Se è vero che Berlusconi e il berlusconismo, al netto della lotta tra alfaniani e lealisti, procedono verso l’ormai inesorabile declino, gli attuali schemi politici sono destinai a cambiare. A nessuno può essere sfuggito il fermento democristiano che coinvolge gli schieramenti in maniera trasversale. Da tempo, in molti, auspicano la rinascita di un grande centro, costituito non solo dai democristiani ma anche dalle componenti più moderate del centrodestra e del centrosinistra; in molti, tuttavia, sono anche ben consapevoli di come tale formazione potrebbe nascere e crescere esclusivamente nel caso in cui le ali dovessero subire un’estremizzazione. Il che, attualmente, non è del tutto probabile. Non dopo la larga fiducia ottenuta da Letta dopo che Berlusconi, con una retromarcia dell’ultimo minuto, ha deciso di votare contro i suoi convincimenti di un istante prima, mettendosi in minoranza nel suo stesso partito. Abbiamo chiesto al sondaggista Arnaldo Ferrari Nasi che scenari si prefigurano.



Come si modifica il panorama politico?

Di sicuro, ci sarà una ricomposizione dei partiti.

Quando?

Nella terza Repubblica. Ora non ci siamo ancora. Siamo in una fase di transizione, paragonabile a quella che intercorse tra il ’92 e il ’94.

Cosa cambierà, in particolare?

La prima Repubblica fu il periodo delle ideologie. La seconda, si costituì in contrapposizione alla prima, e fece dell’assenza delle ideologie il suo vanto. Nella terza fase, considerando la forte delusione prodotta dai partiti a leadership carismatica, la situazione non potrà restare invariata. Con ogni probabilità, ci sarà un ritorno di alcune delle ideologie classiche del ‘900 – cattolica, liberale, socialista, destra liberale -, magari mitigate.



Cosa ne sarà, anzitutto, del Pd e del Pdl? Si trasformeranno in un partito socialdemocratico e in uno popolare?

Tutto sommato, il Pd è già un partito socialdemocratico. E il Pdl è popolare. Diciamo che diventeranno, emendati dei rispettivi difetti, due partiti seri, maturi. Quel che è certo, è che si consoliderà la tendenza al bipolarismo, e ad emarginare le ali estreme, cosa che nella seconda Repubblica non è stata fatta. Si tratterà di partiti, inoltre, che sopravviveranno al proprio leader.
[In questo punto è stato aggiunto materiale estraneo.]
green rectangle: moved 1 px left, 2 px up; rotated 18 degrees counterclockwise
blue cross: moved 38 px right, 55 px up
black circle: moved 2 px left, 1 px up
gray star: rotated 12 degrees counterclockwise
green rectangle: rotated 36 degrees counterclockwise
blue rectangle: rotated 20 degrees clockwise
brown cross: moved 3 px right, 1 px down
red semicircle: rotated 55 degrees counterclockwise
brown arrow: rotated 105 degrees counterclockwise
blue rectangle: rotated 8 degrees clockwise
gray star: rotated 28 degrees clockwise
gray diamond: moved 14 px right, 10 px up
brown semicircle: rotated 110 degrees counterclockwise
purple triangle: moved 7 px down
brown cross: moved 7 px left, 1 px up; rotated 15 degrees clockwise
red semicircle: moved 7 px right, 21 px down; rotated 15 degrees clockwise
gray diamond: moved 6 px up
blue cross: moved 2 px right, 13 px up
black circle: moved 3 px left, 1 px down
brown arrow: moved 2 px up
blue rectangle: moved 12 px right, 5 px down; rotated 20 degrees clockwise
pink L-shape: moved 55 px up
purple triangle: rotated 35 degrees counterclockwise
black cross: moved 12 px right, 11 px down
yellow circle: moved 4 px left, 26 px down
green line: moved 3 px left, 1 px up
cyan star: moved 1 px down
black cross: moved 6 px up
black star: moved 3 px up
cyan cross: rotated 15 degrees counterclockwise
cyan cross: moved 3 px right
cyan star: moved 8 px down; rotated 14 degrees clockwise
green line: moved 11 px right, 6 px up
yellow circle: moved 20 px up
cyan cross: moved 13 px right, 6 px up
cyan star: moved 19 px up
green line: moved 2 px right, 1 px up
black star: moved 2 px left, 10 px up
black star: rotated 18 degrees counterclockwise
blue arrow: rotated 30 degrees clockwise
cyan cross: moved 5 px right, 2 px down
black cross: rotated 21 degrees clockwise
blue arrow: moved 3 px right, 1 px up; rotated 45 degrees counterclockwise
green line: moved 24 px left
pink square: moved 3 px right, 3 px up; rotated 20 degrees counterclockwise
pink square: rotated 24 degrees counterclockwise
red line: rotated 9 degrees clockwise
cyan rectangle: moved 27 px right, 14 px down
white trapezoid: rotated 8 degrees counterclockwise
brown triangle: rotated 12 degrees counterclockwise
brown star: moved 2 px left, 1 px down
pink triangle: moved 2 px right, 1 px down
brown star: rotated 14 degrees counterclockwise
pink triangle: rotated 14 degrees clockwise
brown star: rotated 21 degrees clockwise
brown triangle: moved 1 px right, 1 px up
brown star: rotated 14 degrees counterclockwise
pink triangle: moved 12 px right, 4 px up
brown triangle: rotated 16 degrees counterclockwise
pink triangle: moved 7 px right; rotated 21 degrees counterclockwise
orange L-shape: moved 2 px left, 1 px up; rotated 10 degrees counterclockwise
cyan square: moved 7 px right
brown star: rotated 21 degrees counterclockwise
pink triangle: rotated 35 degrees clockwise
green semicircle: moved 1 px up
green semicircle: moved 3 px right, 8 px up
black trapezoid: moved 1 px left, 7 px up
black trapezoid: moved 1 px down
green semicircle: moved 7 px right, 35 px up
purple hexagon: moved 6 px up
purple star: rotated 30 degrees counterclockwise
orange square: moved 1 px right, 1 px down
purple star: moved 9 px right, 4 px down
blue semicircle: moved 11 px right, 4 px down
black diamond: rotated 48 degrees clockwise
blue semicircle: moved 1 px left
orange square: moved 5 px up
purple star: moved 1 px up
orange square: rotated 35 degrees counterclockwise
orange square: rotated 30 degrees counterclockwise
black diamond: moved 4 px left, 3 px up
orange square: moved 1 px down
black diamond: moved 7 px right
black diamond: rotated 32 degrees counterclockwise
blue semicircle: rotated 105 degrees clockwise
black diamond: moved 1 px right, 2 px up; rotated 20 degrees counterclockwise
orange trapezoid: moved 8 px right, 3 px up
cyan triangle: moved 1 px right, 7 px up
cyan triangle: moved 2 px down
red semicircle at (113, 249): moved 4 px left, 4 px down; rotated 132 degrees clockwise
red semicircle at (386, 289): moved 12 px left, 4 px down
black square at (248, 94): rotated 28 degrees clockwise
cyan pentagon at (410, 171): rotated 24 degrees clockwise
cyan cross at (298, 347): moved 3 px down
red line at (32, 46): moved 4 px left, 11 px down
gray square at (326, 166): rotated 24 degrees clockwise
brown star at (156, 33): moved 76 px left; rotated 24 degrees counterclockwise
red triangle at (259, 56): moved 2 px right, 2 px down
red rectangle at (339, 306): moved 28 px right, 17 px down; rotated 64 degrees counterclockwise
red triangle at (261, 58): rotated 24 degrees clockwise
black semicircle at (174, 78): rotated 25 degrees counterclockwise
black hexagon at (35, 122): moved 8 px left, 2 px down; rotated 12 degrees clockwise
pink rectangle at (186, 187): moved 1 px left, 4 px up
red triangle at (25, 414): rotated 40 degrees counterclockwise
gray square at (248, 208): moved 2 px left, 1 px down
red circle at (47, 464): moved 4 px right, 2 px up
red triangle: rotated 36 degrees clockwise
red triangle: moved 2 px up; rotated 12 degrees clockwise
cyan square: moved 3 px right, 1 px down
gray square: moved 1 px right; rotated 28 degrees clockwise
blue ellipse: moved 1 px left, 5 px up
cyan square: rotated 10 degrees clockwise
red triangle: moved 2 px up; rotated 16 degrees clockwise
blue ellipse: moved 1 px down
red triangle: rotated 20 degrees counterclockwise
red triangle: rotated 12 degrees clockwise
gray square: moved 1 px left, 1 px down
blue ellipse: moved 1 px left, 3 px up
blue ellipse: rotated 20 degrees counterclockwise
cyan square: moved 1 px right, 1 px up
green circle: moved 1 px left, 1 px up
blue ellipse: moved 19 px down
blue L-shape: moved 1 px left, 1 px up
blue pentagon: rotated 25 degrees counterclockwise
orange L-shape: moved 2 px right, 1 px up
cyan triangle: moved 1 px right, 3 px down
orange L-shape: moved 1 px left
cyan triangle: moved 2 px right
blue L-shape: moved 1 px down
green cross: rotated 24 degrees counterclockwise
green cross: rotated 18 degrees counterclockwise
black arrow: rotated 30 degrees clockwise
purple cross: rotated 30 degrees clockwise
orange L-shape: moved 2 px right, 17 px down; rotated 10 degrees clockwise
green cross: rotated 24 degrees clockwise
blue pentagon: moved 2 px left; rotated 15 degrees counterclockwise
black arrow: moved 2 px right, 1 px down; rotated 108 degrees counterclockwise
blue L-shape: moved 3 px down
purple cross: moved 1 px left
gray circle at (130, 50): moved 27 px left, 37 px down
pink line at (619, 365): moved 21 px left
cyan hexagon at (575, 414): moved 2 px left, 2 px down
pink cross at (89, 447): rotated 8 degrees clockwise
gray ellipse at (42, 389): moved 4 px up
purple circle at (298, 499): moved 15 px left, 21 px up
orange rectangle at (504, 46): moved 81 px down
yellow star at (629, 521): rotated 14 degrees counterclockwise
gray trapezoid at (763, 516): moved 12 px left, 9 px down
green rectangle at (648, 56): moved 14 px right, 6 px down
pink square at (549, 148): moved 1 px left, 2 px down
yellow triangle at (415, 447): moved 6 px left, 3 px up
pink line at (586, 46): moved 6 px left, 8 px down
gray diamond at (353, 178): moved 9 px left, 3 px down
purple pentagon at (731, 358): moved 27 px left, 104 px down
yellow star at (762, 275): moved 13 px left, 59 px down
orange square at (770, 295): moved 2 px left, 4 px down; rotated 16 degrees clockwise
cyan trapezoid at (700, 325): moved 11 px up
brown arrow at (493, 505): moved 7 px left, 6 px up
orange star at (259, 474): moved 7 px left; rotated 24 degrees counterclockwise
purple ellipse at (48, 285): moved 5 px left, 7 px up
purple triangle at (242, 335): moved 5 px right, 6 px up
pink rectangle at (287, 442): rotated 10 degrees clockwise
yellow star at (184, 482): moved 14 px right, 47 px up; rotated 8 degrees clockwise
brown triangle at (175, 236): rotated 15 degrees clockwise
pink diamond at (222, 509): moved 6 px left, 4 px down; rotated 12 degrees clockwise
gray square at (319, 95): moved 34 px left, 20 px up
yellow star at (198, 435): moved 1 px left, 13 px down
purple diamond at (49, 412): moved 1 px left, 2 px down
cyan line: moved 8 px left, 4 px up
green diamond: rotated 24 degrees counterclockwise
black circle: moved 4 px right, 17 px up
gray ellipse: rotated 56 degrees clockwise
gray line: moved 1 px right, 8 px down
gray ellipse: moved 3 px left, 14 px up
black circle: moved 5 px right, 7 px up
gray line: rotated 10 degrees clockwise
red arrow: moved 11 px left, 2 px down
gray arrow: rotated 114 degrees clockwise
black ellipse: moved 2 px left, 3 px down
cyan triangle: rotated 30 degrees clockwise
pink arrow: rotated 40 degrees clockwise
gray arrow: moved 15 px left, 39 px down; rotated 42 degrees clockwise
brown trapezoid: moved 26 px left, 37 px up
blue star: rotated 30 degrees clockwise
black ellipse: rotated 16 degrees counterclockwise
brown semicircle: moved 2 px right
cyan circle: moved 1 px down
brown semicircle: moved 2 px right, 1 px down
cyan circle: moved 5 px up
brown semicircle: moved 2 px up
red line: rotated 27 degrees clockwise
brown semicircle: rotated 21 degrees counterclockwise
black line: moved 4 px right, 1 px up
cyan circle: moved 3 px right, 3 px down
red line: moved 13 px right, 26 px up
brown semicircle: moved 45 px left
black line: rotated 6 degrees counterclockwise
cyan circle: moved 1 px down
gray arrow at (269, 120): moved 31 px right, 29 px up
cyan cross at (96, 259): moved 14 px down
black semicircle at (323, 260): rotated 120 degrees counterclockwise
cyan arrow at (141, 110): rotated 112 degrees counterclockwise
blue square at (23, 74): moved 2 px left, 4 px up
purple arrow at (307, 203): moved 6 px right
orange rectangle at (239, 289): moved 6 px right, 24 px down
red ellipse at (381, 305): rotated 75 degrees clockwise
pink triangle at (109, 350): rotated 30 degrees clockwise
Potrebbe nascere un grande centro?

Questo era verosimile prima della fiducia a Letta, quando in molti avevano ipotizzato la costituzione di gruppi autonomi; anche la composizione del governo, dove pullulano gli ex democristiani, inducevano a pensarlo. Oggi, tuttavia, considerando che l’esecutivo durerà ancora non poco, e che non ci sono più movimenti centrifughi, la creazione di un grande centro in cui confluiscano tradizioni politiche differenti è destinata a fare la fine della formazione di Fini. Casomai, all’interno di uno schema bipolare in cui si ritorni alle ideologie della prima Repubblica, verosimilmente potrà crearsi un partito democristiano. Intendo dire, un partito costituito da tutti gli ex Dc che, a quel punto, tornerebbero a far parte di un’unica formazione.



 

Quanto prenderebbe un partito del genere?

Si collocherebbe attorno all’8 per cento. Tanti sono i cattolici che, potenzialmente, sarebbero interessati a votare un partito così. Analogo fenomeno potrebbe avvenire tra gli ex socialisti.

 

Ci spieghi.

Attualmente sono dispersi da un estremo all’altro del Parlamento, esattamente come gli ex democristiani. Potrebbero, quindi, ricomporsi in un solo partito.